Joy Yerrick of Minneapolis, left, gets her foot taped Thursday by Jean Boyum of Echo after suffering a minor injury at Sonshine. Hundreds of people volunteer their time each year at the Christian music festival, with those working the medical tent treating as many as 800 people during the four-day event. Tribune photo by Ron Adams

WILLMAR -- From cuts and scrapes to minor head injuries and heat exhaustion, the volunteers at the Sonshine medical tent have treated as many as 800 people for various reasons during the four-day event each year.

The annual Christian music festival, now in its third day, attracts nearly 20,000 people to the Willmar Civic Center and Willmar High School areas. With camping popular, many of Sonshiners are living off a steady diet of junk food and a lack of sleep.

Brad Hanson, operations manager at Willmar Ambulance Service, said heat exhaustion from bad food and a lack of the right fluids is the second-most common reason Sonshiners visit the event's medical tent.

The most common treatment is for cuts and scrapes, often the results of mosh pits or stepping on tent stakes.

The tent opened at 10 a.m. Wednesday and by noon Thursday volunteers had helped nearly 50 people.
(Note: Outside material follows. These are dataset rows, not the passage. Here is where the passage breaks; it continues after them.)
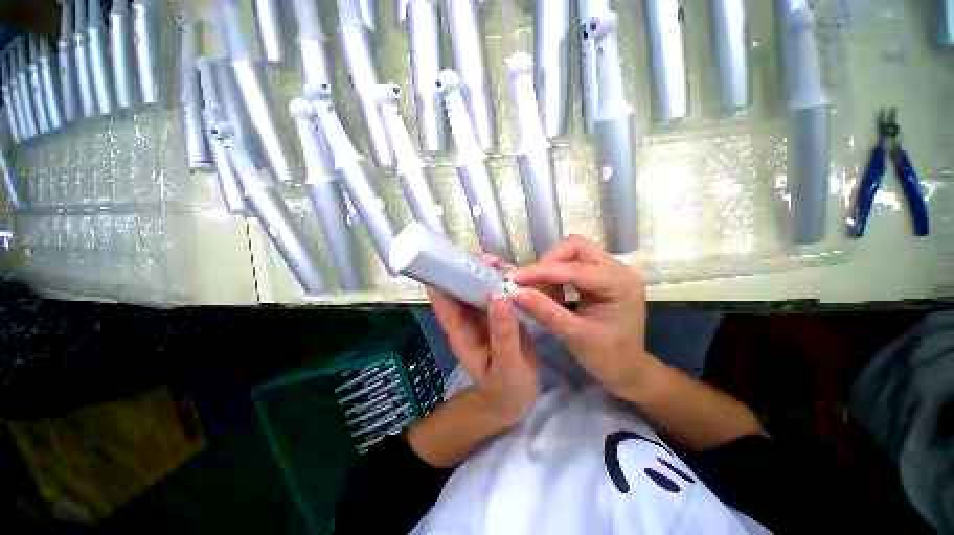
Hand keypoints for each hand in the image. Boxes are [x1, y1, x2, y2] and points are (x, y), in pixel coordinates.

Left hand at [427, 256, 538, 426]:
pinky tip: (520, 279)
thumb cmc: (505, 389)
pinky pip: (497, 291)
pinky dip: (505, 281)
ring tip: (511, 269)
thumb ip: (503, 334)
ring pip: (480, 284)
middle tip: (497, 262)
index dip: (444, 274)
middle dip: (474, 267)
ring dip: (491, 272)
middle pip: (461, 284)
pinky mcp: (498, 314)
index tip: (463, 260)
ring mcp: (482, 314)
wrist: (514, 399)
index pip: (441, 297)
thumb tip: (499, 295)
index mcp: (459, 329)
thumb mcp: (506, 366)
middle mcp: (466, 317)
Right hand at [507, 236, 657, 396]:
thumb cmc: (607, 357)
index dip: (541, 272)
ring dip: (551, 267)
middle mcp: (619, 270)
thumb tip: (515, 292)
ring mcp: (611, 270)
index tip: (513, 278)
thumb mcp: (574, 336)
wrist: (628, 369)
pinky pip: (573, 262)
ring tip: (541, 291)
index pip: (575, 268)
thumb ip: (545, 311)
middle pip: (576, 247)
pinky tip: (552, 292)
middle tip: (530, 283)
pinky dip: (556, 274)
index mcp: (620, 285)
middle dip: (548, 262)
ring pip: (573, 251)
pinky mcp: (601, 275)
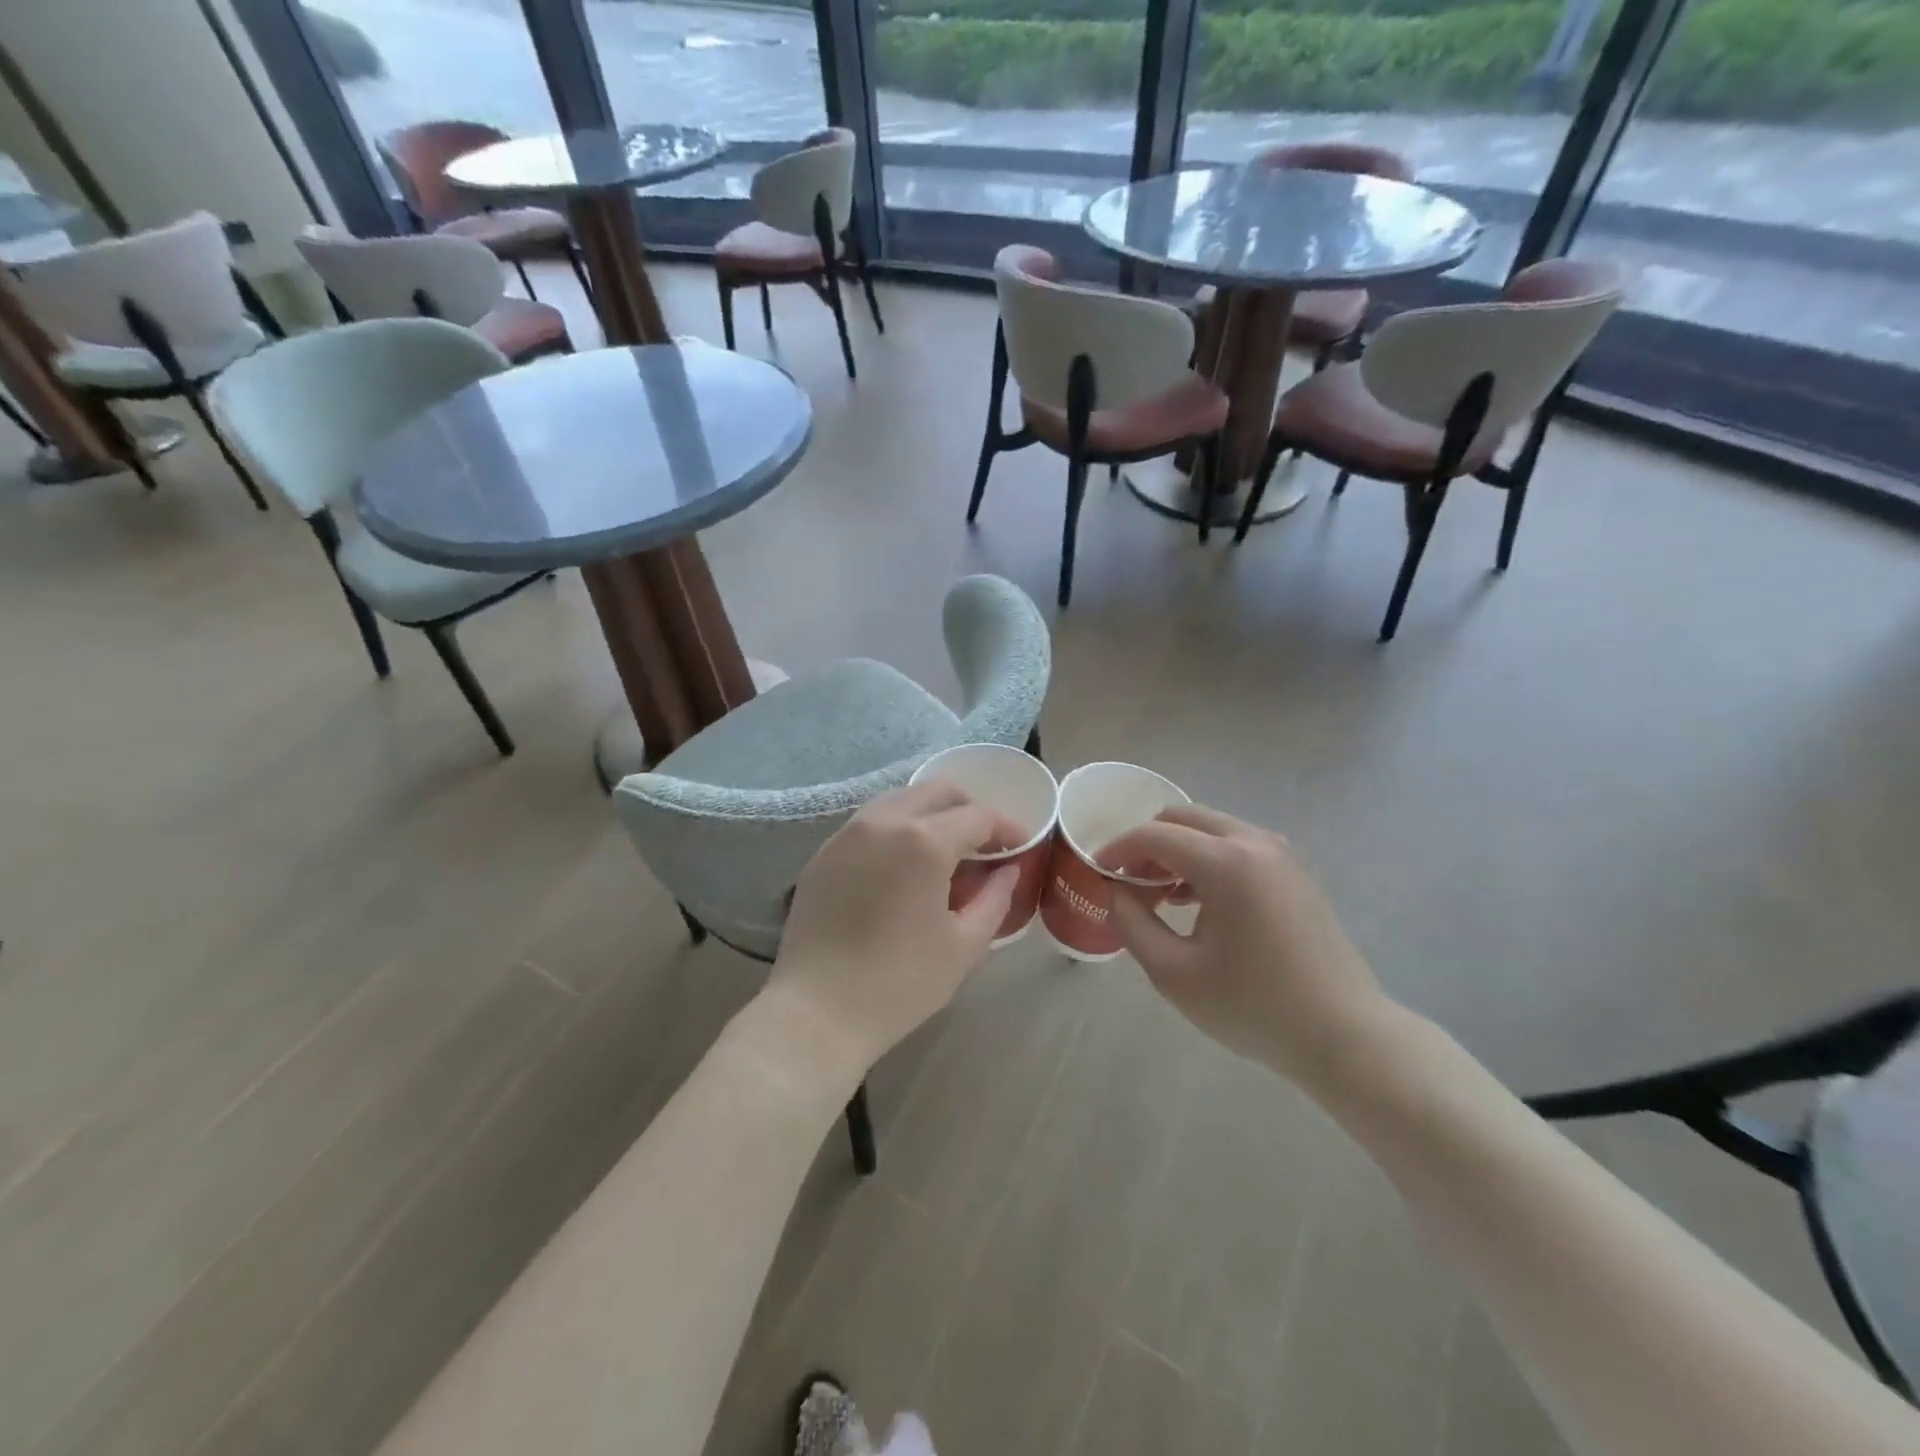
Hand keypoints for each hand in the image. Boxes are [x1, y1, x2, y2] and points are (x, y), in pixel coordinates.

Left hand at [764, 780, 1021, 1083]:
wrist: (817, 1011)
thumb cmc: (900, 983)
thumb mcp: (963, 945)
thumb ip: (994, 898)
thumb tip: (1009, 870)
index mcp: (924, 841)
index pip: (978, 816)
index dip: (1008, 828)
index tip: (1022, 846)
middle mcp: (884, 821)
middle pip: (937, 791)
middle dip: (969, 808)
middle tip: (985, 843)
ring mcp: (848, 833)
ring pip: (900, 799)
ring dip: (931, 814)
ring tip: (945, 852)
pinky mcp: (824, 852)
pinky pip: (870, 822)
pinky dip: (897, 828)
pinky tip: (903, 865)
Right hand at [1104, 805, 1393, 1090]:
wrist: (1344, 1035)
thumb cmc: (1253, 1007)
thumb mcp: (1174, 973)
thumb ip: (1132, 923)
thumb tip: (1114, 890)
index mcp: (1226, 862)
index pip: (1154, 834)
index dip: (1117, 849)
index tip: (1096, 873)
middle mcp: (1255, 842)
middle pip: (1183, 817)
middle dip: (1146, 842)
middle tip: (1127, 882)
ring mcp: (1281, 853)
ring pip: (1211, 828)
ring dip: (1177, 849)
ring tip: (1159, 896)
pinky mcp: (1295, 871)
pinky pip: (1237, 844)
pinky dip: (1206, 858)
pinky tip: (1197, 901)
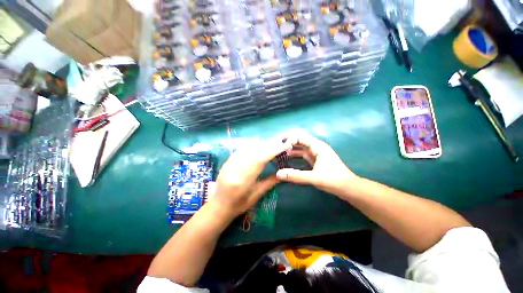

Most simply needed Band-Aids, but some have seen their ankles wrapped or have been pumped with fluids due to dehydration.

Jean Boyum, a medical volunteer from Echo, said she's thankful for the weather so far. "I'm worried that when the heat comes we'll have a lot of people in here," she said.

But, with 180 volunteers working throughout the festival and nine beds available in the tent, Jim Kroona, operations manager at the tent, said they are equipped for most medical needs.

Kroona advises Sonshiners to eat a mix of healthy food and maintain a consistent intake of fluids.